WRITTEN PROBLEM >> Reproduce word for word only the lines of the records beginning with the line that contains "scientific name: Crocodylus niloticus" and stopping after the line that contains "family: Juncaginaceae", including both of those lines.

MATERIAL TO PROCESS >>

******************************

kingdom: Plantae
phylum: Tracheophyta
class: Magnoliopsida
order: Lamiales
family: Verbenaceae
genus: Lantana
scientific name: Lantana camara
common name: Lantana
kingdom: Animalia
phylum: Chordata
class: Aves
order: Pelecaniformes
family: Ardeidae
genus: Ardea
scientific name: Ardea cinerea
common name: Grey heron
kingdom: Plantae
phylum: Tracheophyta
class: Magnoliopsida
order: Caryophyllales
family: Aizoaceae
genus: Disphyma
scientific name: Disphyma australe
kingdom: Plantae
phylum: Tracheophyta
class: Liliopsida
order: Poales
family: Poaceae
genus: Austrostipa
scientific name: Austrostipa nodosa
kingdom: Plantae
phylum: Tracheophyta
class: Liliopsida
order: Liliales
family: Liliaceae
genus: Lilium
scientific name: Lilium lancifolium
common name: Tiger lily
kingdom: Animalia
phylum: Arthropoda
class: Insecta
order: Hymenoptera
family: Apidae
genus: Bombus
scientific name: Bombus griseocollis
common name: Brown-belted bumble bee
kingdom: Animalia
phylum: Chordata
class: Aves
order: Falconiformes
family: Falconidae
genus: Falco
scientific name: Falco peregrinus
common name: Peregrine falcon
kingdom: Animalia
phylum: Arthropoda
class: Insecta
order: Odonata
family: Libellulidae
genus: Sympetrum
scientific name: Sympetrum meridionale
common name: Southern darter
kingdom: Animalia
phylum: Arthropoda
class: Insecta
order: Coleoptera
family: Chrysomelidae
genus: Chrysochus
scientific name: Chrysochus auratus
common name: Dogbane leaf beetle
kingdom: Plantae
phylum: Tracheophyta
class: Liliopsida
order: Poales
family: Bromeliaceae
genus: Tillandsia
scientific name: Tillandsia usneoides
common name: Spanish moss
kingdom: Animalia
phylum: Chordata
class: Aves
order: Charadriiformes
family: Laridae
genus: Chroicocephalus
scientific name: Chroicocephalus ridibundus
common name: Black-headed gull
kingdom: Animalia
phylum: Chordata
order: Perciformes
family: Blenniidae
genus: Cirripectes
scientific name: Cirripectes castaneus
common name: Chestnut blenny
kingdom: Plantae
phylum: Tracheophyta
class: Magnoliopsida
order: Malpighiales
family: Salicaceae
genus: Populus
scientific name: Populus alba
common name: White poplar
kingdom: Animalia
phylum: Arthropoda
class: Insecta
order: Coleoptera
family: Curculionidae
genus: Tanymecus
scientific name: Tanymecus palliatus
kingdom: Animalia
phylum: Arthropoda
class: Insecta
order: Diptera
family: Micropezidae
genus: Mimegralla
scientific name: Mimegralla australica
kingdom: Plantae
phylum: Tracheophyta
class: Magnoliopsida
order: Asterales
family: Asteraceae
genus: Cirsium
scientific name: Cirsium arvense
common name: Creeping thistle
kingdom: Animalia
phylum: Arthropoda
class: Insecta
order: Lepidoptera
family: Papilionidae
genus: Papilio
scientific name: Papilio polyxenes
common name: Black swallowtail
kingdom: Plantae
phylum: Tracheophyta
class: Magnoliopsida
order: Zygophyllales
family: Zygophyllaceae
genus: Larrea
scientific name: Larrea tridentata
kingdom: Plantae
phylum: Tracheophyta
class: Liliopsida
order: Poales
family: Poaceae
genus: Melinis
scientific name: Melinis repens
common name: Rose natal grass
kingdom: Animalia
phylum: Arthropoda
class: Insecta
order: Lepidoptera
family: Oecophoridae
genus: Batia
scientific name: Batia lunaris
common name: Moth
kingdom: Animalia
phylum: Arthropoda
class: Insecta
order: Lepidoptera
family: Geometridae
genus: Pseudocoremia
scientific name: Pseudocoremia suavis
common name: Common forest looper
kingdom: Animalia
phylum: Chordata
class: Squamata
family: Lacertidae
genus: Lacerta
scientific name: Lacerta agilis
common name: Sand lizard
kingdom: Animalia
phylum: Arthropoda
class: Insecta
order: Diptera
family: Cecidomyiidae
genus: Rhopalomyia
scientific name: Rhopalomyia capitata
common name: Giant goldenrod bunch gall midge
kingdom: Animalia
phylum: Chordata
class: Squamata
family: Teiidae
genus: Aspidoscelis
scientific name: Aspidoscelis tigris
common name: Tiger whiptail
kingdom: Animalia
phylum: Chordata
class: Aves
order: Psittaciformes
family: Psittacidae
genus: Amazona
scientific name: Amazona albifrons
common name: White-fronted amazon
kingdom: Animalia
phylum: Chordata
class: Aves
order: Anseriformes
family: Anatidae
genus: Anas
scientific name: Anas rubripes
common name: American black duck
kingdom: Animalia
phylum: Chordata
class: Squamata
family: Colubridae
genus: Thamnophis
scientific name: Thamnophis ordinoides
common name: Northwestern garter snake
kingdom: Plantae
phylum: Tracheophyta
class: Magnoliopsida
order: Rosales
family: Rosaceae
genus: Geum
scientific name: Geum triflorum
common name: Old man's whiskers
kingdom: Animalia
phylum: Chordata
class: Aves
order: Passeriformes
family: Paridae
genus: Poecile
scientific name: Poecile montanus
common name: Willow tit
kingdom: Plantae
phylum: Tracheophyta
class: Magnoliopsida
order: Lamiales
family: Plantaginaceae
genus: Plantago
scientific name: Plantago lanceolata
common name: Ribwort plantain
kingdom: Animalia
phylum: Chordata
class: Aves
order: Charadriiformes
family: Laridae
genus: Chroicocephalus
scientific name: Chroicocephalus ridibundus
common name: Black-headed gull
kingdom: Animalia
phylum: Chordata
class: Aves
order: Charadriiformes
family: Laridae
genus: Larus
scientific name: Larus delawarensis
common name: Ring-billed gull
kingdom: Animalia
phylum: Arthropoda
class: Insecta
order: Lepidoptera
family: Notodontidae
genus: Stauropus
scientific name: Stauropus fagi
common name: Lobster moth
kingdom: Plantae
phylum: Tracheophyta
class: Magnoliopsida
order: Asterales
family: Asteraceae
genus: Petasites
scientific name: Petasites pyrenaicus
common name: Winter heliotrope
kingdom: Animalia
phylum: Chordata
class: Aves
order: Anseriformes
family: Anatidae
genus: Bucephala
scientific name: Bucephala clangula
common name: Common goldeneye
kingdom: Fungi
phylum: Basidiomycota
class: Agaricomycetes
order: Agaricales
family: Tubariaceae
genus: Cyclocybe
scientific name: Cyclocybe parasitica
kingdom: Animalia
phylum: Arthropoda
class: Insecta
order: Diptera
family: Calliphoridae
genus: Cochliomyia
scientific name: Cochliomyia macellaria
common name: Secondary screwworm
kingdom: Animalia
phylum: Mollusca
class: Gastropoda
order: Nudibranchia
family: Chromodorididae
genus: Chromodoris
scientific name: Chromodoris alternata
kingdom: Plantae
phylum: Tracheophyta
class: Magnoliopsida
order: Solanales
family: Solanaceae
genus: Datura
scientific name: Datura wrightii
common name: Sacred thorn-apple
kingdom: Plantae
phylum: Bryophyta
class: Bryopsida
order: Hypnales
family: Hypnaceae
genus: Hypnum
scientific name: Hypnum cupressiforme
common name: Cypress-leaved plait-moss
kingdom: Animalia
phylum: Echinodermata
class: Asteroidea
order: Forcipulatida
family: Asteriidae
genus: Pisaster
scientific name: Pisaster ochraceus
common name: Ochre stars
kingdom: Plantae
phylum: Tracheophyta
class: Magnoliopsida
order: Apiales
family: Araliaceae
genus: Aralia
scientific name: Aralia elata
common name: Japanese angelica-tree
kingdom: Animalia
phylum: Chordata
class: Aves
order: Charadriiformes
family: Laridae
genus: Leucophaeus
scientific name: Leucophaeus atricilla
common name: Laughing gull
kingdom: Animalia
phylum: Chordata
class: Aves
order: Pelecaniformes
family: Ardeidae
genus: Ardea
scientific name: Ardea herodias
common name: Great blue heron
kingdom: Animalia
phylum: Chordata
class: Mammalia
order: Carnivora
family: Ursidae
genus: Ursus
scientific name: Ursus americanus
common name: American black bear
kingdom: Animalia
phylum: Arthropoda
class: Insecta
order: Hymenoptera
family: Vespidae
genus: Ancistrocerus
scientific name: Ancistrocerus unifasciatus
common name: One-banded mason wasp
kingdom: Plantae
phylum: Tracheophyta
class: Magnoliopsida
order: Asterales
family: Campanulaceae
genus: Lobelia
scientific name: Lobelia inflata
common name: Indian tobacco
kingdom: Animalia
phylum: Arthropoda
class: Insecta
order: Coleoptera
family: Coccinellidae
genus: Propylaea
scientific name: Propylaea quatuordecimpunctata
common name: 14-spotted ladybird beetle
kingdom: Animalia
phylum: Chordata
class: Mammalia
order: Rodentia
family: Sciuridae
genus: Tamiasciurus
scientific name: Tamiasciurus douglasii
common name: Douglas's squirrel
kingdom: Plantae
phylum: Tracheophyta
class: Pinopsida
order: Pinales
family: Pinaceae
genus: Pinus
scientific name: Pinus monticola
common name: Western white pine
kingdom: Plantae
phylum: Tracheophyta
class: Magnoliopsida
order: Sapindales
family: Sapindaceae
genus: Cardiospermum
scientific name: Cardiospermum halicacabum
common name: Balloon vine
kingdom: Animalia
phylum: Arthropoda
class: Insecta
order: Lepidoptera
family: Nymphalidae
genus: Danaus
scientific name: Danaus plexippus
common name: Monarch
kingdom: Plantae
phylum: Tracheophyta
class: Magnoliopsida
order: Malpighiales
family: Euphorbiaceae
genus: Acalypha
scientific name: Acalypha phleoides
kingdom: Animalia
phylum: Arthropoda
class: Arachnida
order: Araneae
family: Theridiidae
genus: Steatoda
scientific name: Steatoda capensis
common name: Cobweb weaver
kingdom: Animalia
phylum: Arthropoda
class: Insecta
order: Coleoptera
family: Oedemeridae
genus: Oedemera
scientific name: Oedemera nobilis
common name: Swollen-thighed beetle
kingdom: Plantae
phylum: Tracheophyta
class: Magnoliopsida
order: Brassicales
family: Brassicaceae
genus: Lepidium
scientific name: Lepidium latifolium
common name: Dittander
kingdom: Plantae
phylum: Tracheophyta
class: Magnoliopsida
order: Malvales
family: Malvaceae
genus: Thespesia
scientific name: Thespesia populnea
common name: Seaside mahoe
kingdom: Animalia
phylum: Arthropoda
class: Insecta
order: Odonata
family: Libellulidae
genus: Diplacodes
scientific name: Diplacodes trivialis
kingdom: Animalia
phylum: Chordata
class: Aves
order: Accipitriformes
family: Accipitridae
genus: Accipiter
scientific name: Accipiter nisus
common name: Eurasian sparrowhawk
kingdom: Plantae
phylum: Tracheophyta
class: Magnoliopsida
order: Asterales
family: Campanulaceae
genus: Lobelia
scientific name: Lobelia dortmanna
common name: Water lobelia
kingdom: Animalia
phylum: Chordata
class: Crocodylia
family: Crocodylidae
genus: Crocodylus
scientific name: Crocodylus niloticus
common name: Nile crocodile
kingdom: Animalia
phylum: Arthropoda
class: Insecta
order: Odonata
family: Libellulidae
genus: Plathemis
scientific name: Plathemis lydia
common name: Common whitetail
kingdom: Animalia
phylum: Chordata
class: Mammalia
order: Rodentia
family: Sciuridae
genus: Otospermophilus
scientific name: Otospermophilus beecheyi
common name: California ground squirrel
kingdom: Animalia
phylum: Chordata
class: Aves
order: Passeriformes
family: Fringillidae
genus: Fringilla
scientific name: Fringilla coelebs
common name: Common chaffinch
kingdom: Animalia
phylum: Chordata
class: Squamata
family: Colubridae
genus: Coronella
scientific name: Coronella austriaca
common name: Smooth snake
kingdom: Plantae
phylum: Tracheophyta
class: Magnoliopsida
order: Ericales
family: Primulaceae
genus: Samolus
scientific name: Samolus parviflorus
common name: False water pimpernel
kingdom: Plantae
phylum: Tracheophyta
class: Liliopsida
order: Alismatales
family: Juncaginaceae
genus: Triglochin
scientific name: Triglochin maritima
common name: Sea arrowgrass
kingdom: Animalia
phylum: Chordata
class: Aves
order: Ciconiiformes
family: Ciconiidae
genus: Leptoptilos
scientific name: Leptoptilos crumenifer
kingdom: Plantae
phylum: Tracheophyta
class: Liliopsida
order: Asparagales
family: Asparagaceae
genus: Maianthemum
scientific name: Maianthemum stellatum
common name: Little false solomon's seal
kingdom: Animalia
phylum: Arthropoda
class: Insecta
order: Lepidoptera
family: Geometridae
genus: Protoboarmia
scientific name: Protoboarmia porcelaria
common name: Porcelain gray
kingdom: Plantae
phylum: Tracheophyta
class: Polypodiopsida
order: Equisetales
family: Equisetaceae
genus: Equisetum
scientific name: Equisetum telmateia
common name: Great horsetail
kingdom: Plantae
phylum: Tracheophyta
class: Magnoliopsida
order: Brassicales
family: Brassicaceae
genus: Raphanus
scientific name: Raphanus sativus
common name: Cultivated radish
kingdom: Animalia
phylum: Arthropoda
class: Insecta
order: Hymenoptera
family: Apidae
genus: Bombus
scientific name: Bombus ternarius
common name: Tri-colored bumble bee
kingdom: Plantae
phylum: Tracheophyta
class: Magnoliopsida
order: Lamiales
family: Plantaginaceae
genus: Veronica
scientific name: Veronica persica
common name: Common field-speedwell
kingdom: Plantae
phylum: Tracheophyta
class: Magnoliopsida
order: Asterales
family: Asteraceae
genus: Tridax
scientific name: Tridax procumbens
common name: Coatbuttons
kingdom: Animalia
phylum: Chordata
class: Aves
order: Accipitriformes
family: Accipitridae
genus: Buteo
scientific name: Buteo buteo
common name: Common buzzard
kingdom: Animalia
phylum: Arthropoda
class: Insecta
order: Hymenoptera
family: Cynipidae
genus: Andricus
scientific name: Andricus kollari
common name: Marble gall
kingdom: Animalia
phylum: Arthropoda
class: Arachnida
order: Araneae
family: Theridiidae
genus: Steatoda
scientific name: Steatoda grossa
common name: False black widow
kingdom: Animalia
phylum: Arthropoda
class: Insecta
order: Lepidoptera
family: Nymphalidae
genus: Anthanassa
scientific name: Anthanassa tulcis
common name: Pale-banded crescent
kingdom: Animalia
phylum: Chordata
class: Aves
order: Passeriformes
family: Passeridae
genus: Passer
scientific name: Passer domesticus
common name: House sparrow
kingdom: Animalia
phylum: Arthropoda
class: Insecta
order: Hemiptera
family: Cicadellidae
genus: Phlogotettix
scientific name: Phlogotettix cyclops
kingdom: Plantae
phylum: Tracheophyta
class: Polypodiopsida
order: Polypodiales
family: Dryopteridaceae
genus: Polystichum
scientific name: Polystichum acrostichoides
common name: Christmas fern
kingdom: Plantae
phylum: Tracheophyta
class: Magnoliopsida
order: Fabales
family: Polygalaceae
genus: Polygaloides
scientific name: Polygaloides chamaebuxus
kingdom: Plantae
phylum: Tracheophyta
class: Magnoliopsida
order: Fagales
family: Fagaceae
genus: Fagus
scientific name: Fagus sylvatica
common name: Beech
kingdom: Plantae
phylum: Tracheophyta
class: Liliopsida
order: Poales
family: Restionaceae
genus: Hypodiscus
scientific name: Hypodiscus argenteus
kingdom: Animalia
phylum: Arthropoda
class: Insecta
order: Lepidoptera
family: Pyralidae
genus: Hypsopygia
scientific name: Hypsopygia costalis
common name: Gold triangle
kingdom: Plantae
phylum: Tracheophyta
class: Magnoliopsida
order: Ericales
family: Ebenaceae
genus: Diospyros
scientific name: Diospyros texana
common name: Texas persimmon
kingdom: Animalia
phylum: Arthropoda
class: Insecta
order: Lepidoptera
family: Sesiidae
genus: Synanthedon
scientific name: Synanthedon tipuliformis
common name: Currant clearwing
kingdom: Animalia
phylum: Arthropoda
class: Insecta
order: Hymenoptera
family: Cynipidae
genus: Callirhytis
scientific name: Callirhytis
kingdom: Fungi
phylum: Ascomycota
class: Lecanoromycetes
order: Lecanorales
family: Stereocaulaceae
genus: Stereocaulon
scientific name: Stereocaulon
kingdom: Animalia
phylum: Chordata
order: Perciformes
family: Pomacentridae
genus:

******************************

TASK ANSWER >>
scientific name: Crocodylus niloticus
common name: Nile crocodile
kingdom: Animalia
phylum: Arthropoda
class: Insecta
order: Odonata
family: Libellulidae
genus: Plathemis
scientific name: Plathemis lydia
common name: Common whitetail
kingdom: Animalia
phylum: Chordata
class: Mammalia
order: Rodentia
family: Sciuridae
genus: Otospermophilus
scientific name: Otospermophilus beecheyi
common name: California ground squirrel
kingdom: Animalia
phylum: Chordata
class: Aves
order: Passeriformes
family: Fringillidae
genus: Fringilla
scientific name: Fringilla coelebs
common name: Common chaffinch
kingdom: Animalia
phylum: Chordata
class: Squamata
family: Colubridae
genus: Coronella
scientific name: Coronella austriaca
common name: Smooth snake
kingdom: Plantae
phylum: Tracheophyta
class: Magnoliopsida
order: Ericales
family: Primulaceae
genus: Samolus
scientific name: Samolus parviflorus
common name: False water pimpernel
kingdom: Plantae
phylum: Tracheophyta
class: Liliopsida
order: Alismatales
family: Juncaginaceae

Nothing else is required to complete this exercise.